If you happen to have the Dremel Moto-Flex tool flush 90° cuts are possible. It's a great time saver, takes up little room, and you are not handling a large power tool.


----------



## traction fan (Oct 5, 2014)

*Another way*



Canadian GP said:


> My used layout is all Atlas Code 83 and a section got damaged in the move. How do I lay down the new section now that it's longer with the joiners than the gap it's going into?


 Canadian GP;

If the new piece (except for the rail joiners) is the same length as the damaged section, you may not need to cut out the damaged section. If the rail joiners on the damaged section are not soldered, you can slide them back further into either end of the damaged section. You may need to cut away some of the plastic "spikes" from the track, with an X-acto knife, in order to make room for the joiners to retract into. Once the damaged section is removed, you can use the same procedure on the new piece of track. Cut away a few "spikes" slide the joiner into the new track piece and lay it in place.

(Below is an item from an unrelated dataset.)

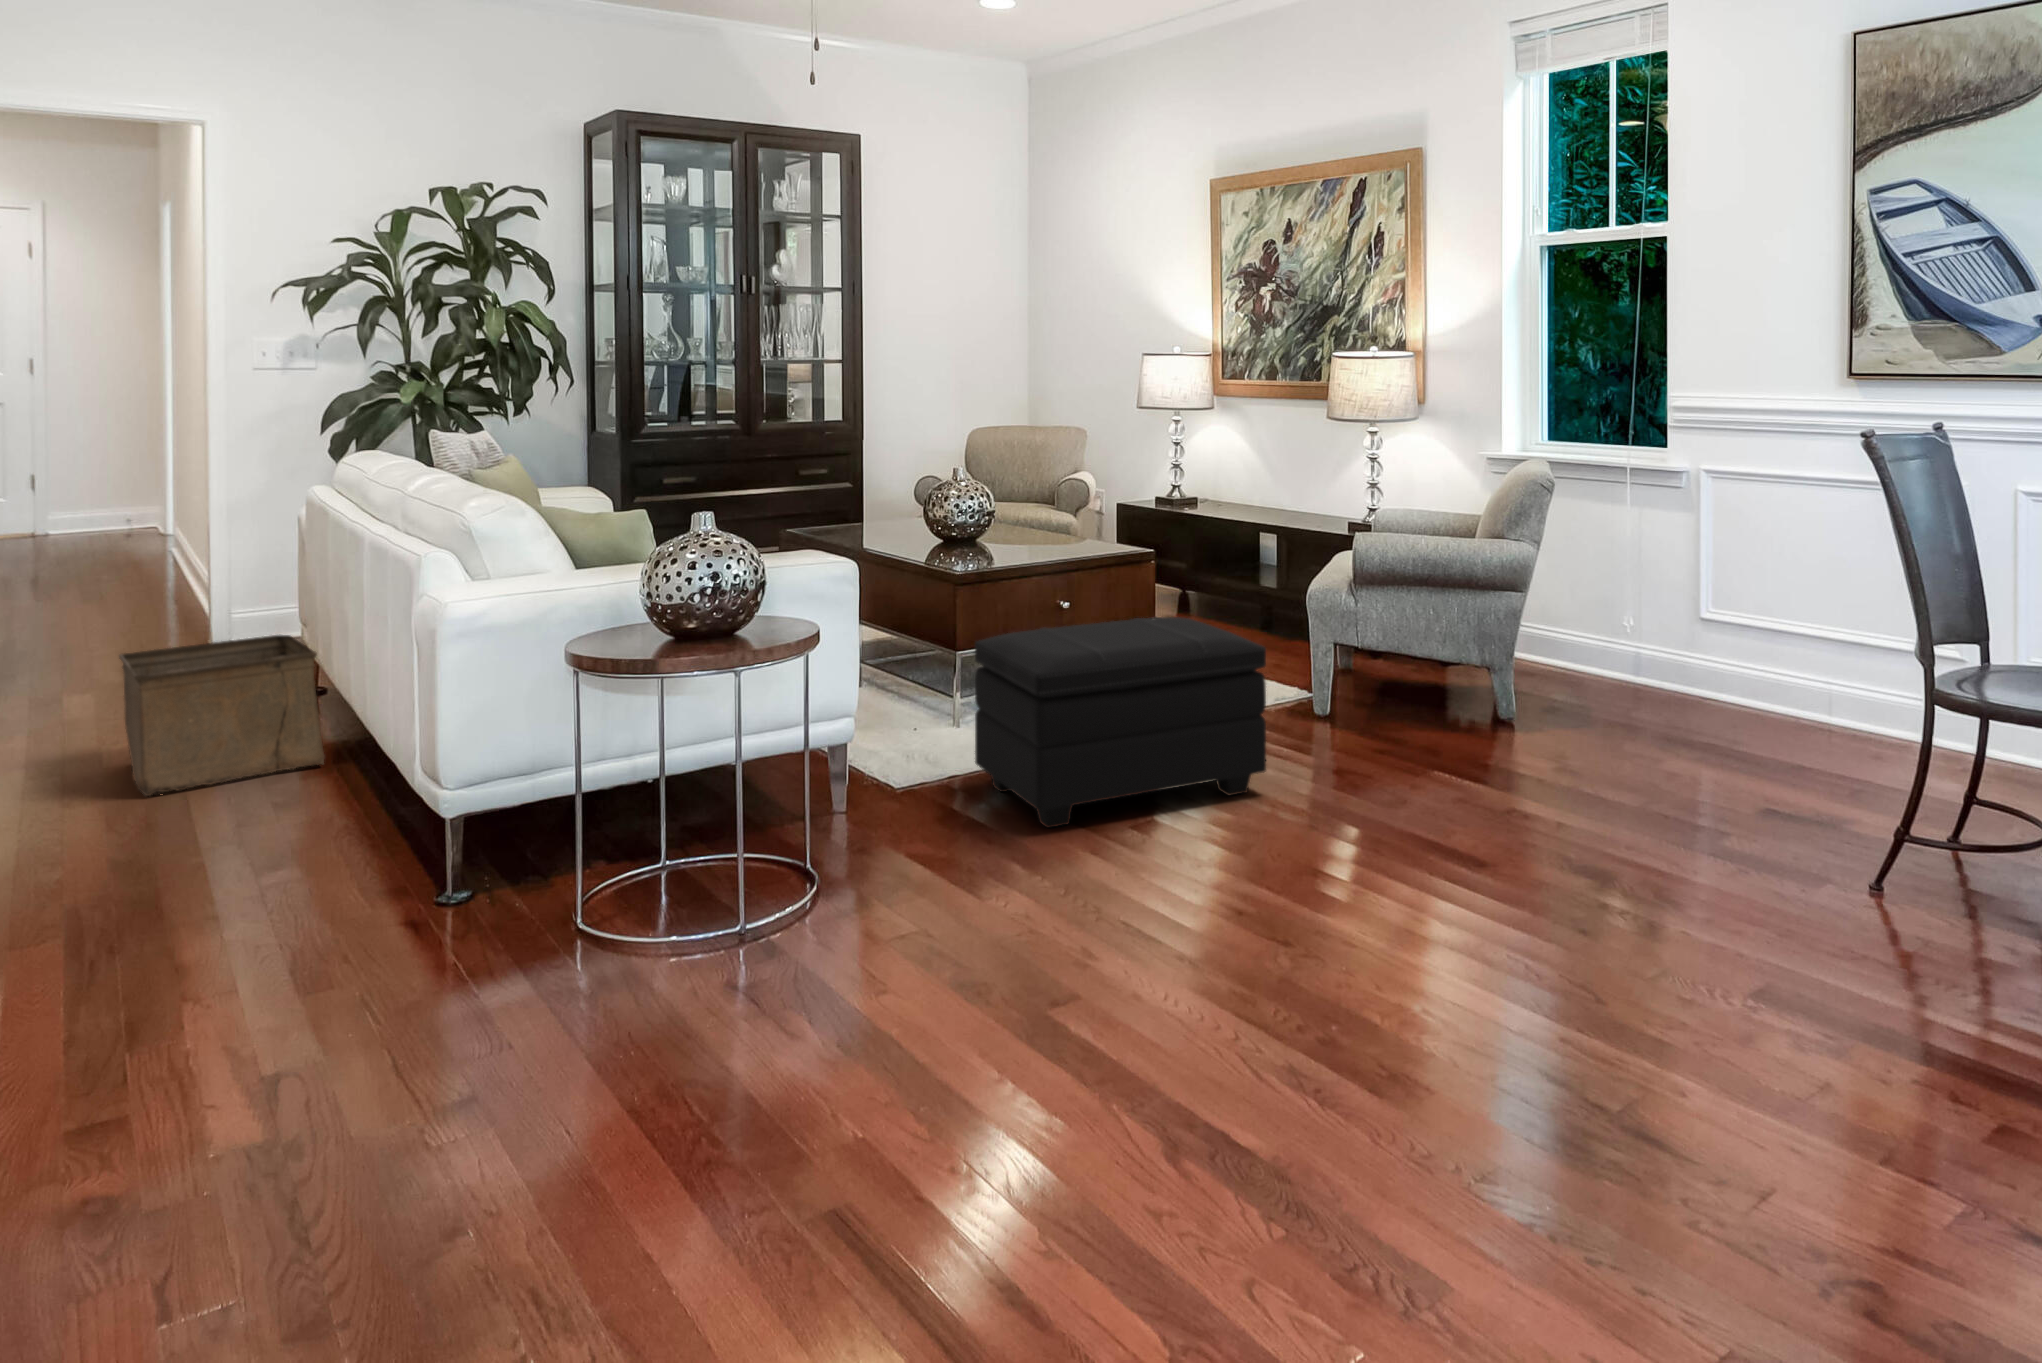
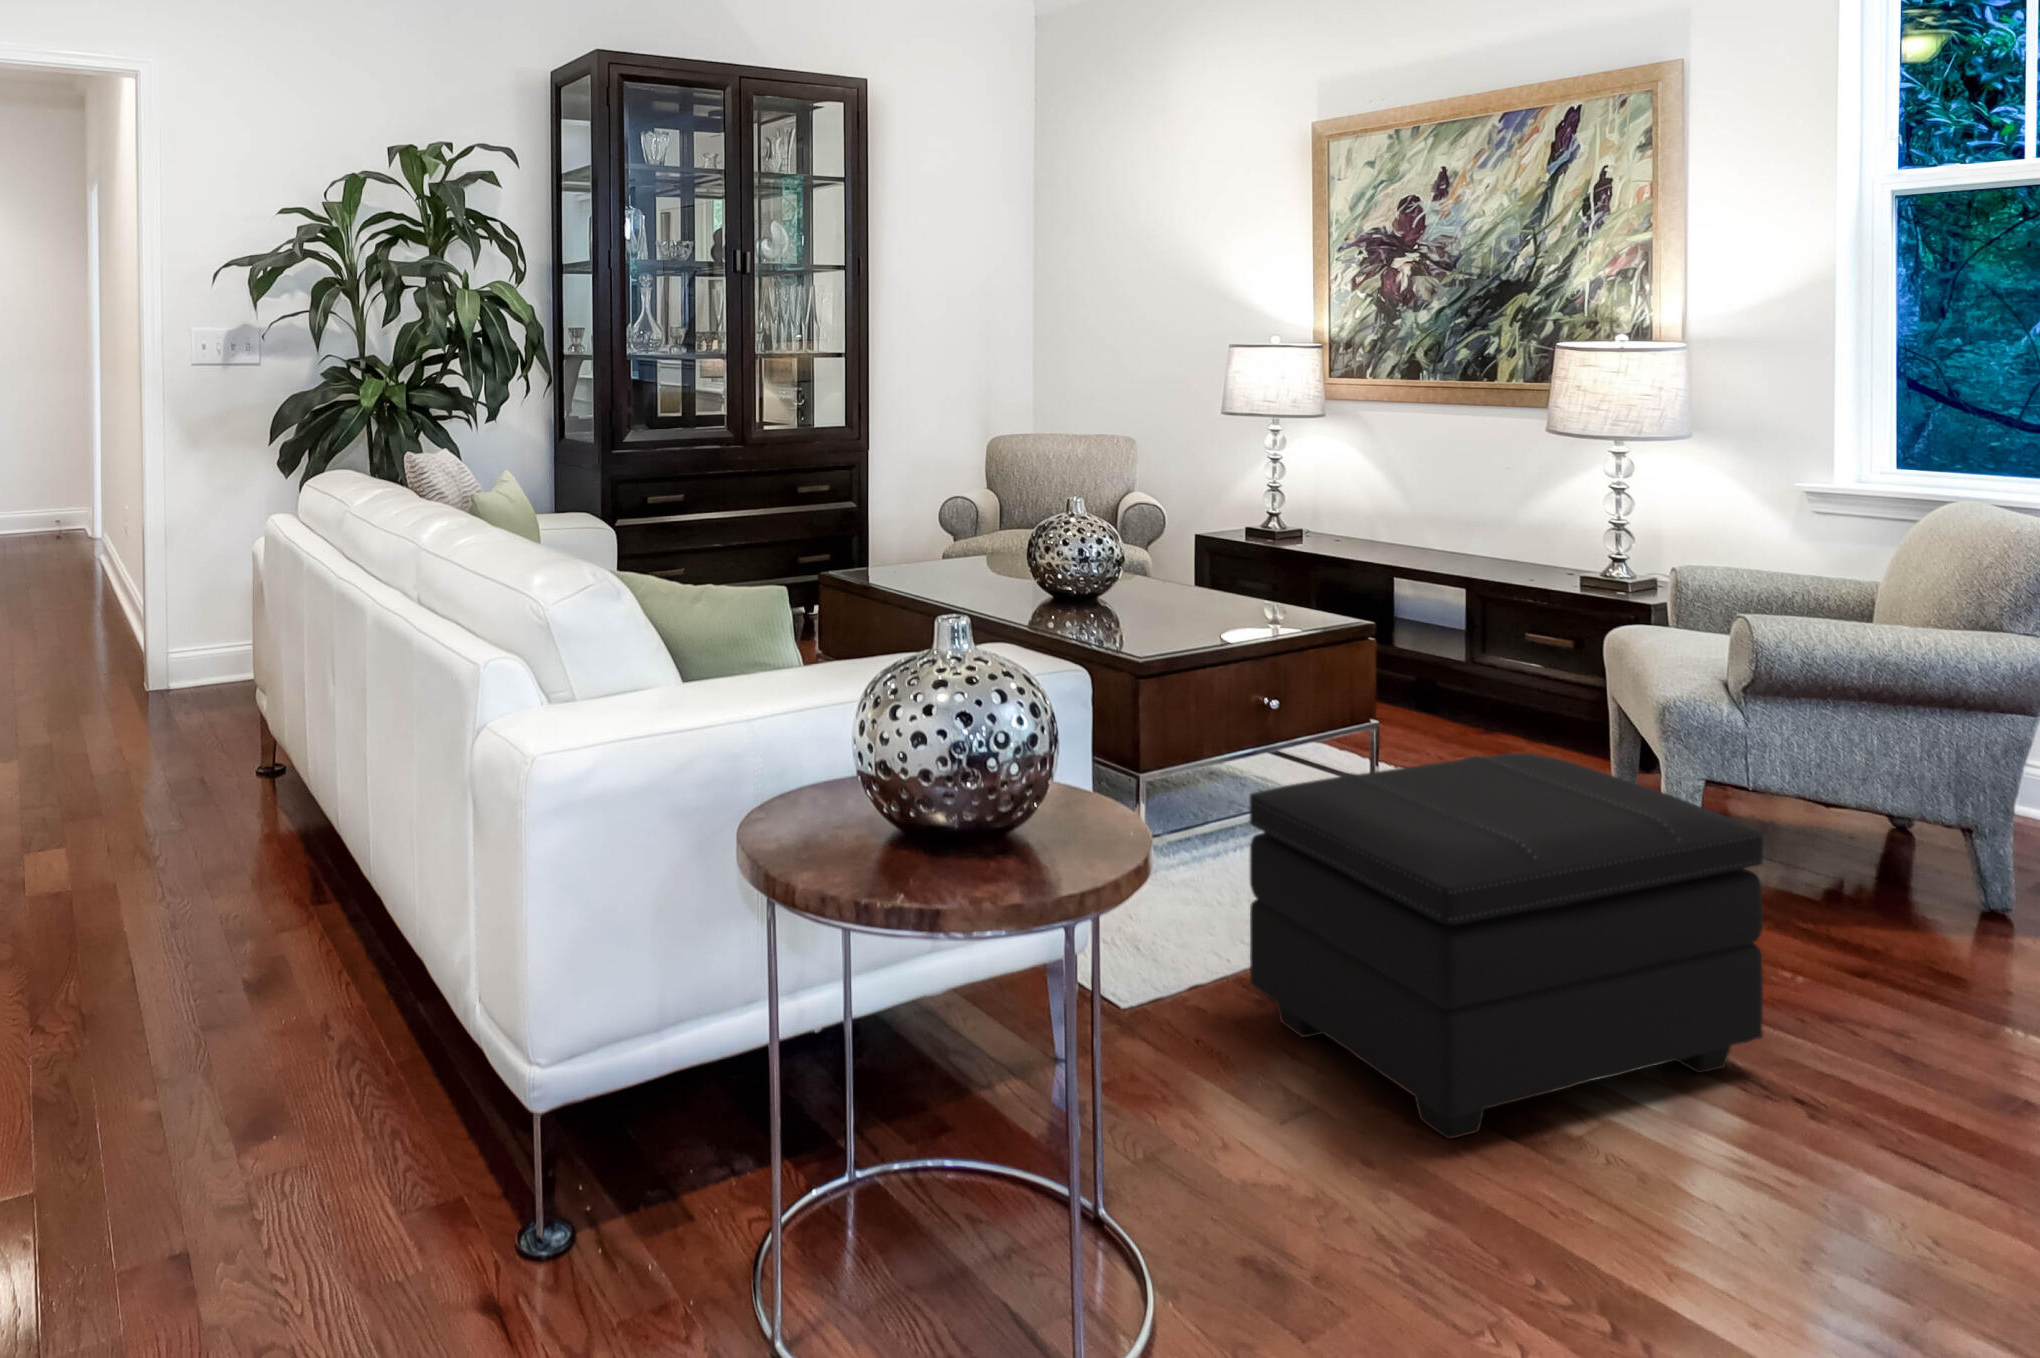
storage bin: present [119,635,325,796] -> none [39,722,299,968]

Then slide the joiners outward to mate with the rail ends of the adjacent track sections. 

Good Luck;

Traction Fan:smilie_daumenpos:


----------



## tr1 (Mar 9, 2013)

does peco metal code100 railjoiners fit onto Atlas code 100 rails?
Regards,tr1


----------



## Stumpy (Mar 19, 2013)

tr1 said:


> does peco metal code100 railjoiners fit onto Atlas code 100 rails?
> Regards,tr1


Not very well, in my experience. And Atlas joiners are "loose" on Peco rails.

Of course, if that's what ya have on hand, with needle nose pliers & solder...


----------